▸ Data for this task

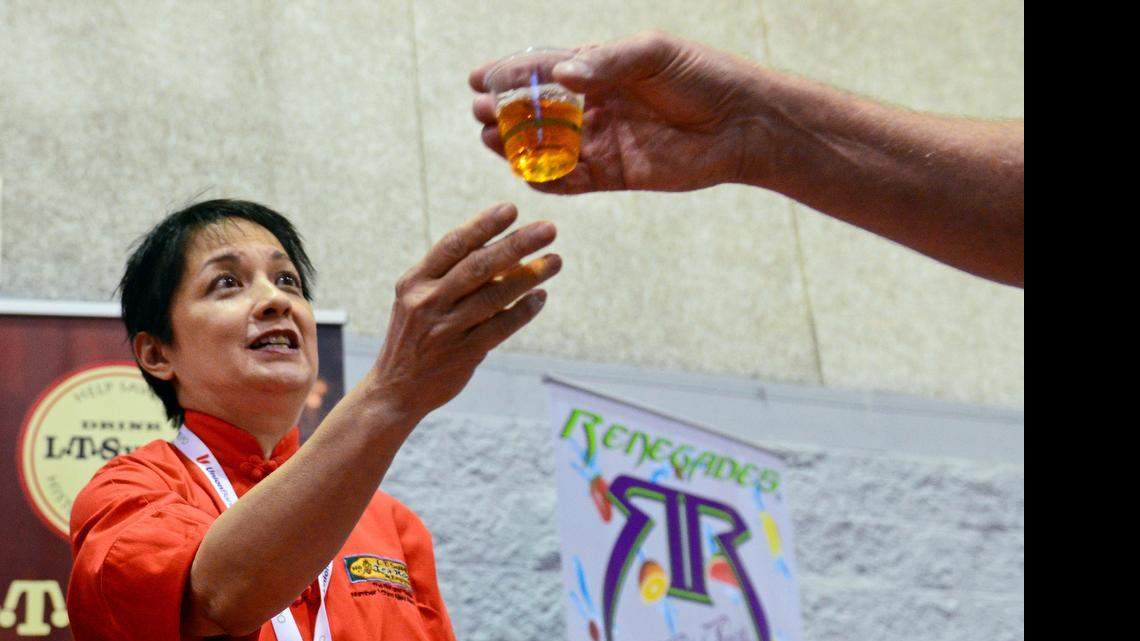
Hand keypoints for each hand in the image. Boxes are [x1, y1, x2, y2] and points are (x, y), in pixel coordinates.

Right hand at [369, 203, 559, 420]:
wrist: (395, 389)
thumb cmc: (416, 335)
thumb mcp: (422, 299)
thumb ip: (457, 276)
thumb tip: (510, 251)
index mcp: (415, 281)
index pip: (453, 245)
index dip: (483, 225)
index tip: (511, 208)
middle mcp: (427, 302)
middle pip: (478, 266)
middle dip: (516, 244)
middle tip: (549, 229)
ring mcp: (445, 329)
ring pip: (494, 296)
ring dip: (529, 276)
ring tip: (556, 260)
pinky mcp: (463, 354)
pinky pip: (500, 328)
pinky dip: (523, 311)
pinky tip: (541, 296)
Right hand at [470, 31, 772, 193]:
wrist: (744, 123)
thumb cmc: (704, 77)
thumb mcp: (655, 55)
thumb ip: (608, 63)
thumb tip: (562, 72)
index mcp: (601, 68)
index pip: (544, 69)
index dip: (509, 74)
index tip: (476, 78)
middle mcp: (596, 105)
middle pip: (537, 111)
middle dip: (505, 113)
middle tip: (478, 115)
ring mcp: (604, 141)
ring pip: (548, 147)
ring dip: (518, 147)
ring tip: (491, 143)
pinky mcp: (616, 174)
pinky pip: (573, 181)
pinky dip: (548, 181)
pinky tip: (527, 177)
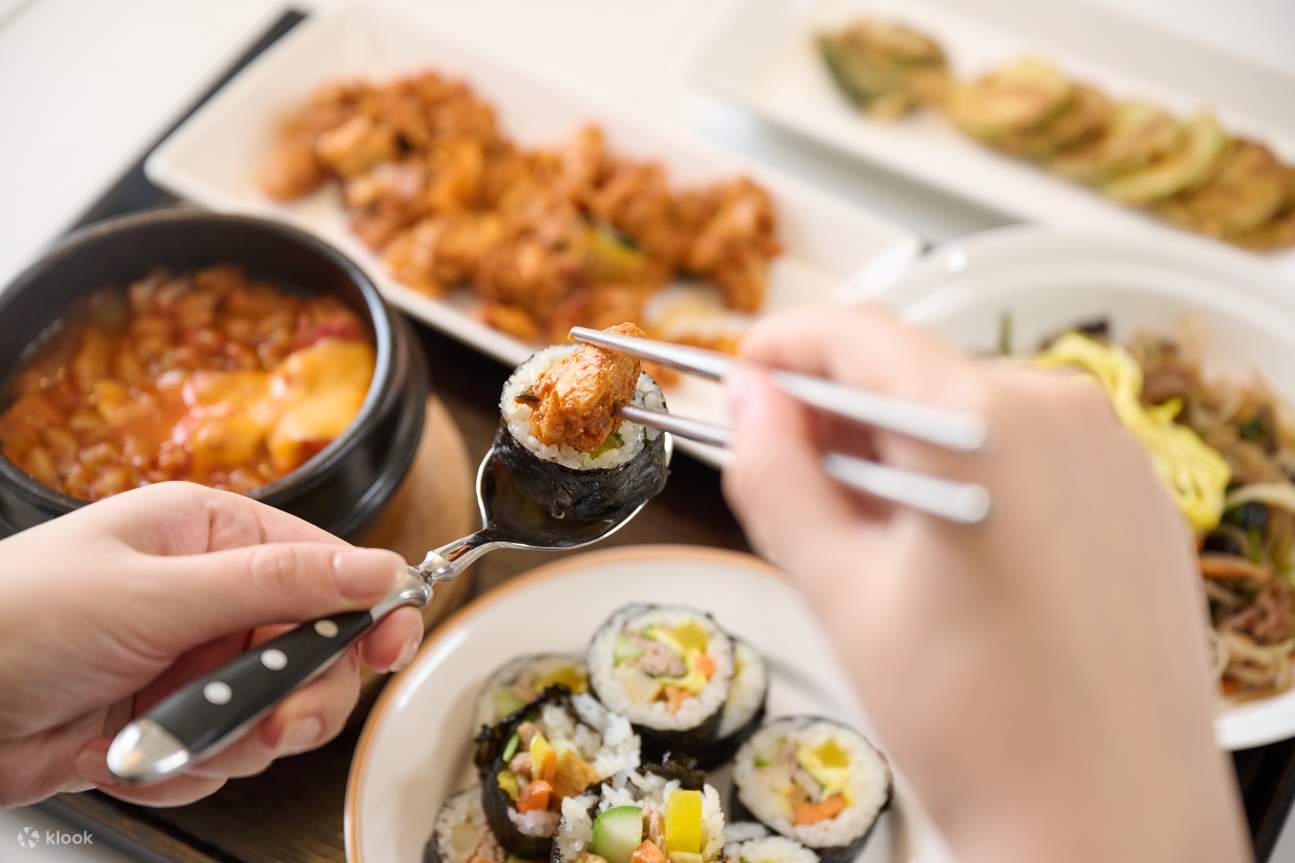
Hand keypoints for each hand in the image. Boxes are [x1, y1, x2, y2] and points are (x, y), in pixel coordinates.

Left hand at [0, 481, 423, 807]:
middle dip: (299, 692)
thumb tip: (375, 568)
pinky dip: (190, 765)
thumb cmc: (15, 619)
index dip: (368, 607)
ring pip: (277, 710)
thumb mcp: (155, 592)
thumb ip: (274, 583)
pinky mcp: (171, 720)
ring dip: (237, 736)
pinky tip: (140, 752)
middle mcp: (212, 597)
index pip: (327, 566)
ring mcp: (193, 662)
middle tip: (275, 718)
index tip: (392, 644)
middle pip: (315, 648)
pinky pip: (226, 753)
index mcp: (213, 536)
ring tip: (184, 735)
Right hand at [722, 306, 1247, 862]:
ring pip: (969, 413)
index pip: (856, 334)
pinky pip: (1029, 452)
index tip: (742, 381)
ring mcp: (1113, 452)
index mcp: (984, 422)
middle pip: (914, 371)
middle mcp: (1064, 413)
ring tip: (869, 543)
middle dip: (838, 418)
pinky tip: (944, 555)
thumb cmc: (982, 730)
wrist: (1112, 827)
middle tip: (789, 483)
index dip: (782, 349)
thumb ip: (777, 476)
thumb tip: (746, 399)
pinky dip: (969, 477)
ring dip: (901, 453)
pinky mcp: (1137, 496)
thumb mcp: (842, 594)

▸ Try it
Only the lines from the start of the records to the line with "thumb cmc: (704, 77)" belong in the copy. Print them exactly, minus pictures.

▸ Task result
Hand keypoints for each hand in the image. Boxes are [x1, y1, x2, y2] and points are (x, y), in pixel coordinates.

Right hand at [369, 203, 559, 420]:
wrist: (395, 389)
thumb cmc: (416, 335)
thumb mcp: (422, 299)
thumb ip: (457, 276)
thumb tip: (510, 251)
index mcp: (415, 281)
index pip: (453, 245)
index dip: (483, 225)
index tip: (511, 208)
middle mcp: (427, 302)
middle pip: (478, 266)
middle dip: (516, 244)
middle tip: (549, 229)
ring mcp: (445, 329)
ring pip: (494, 296)
ring dip: (529, 276)
ring tip: (556, 260)
pinky mcp: (463, 354)
pinky pip: (500, 328)
pinky dip: (523, 311)
pinky tip: (541, 296)
Right hand at [470, 31, 772, 193]:
wrist: (744, 123)
thumb cmc: (704, 77)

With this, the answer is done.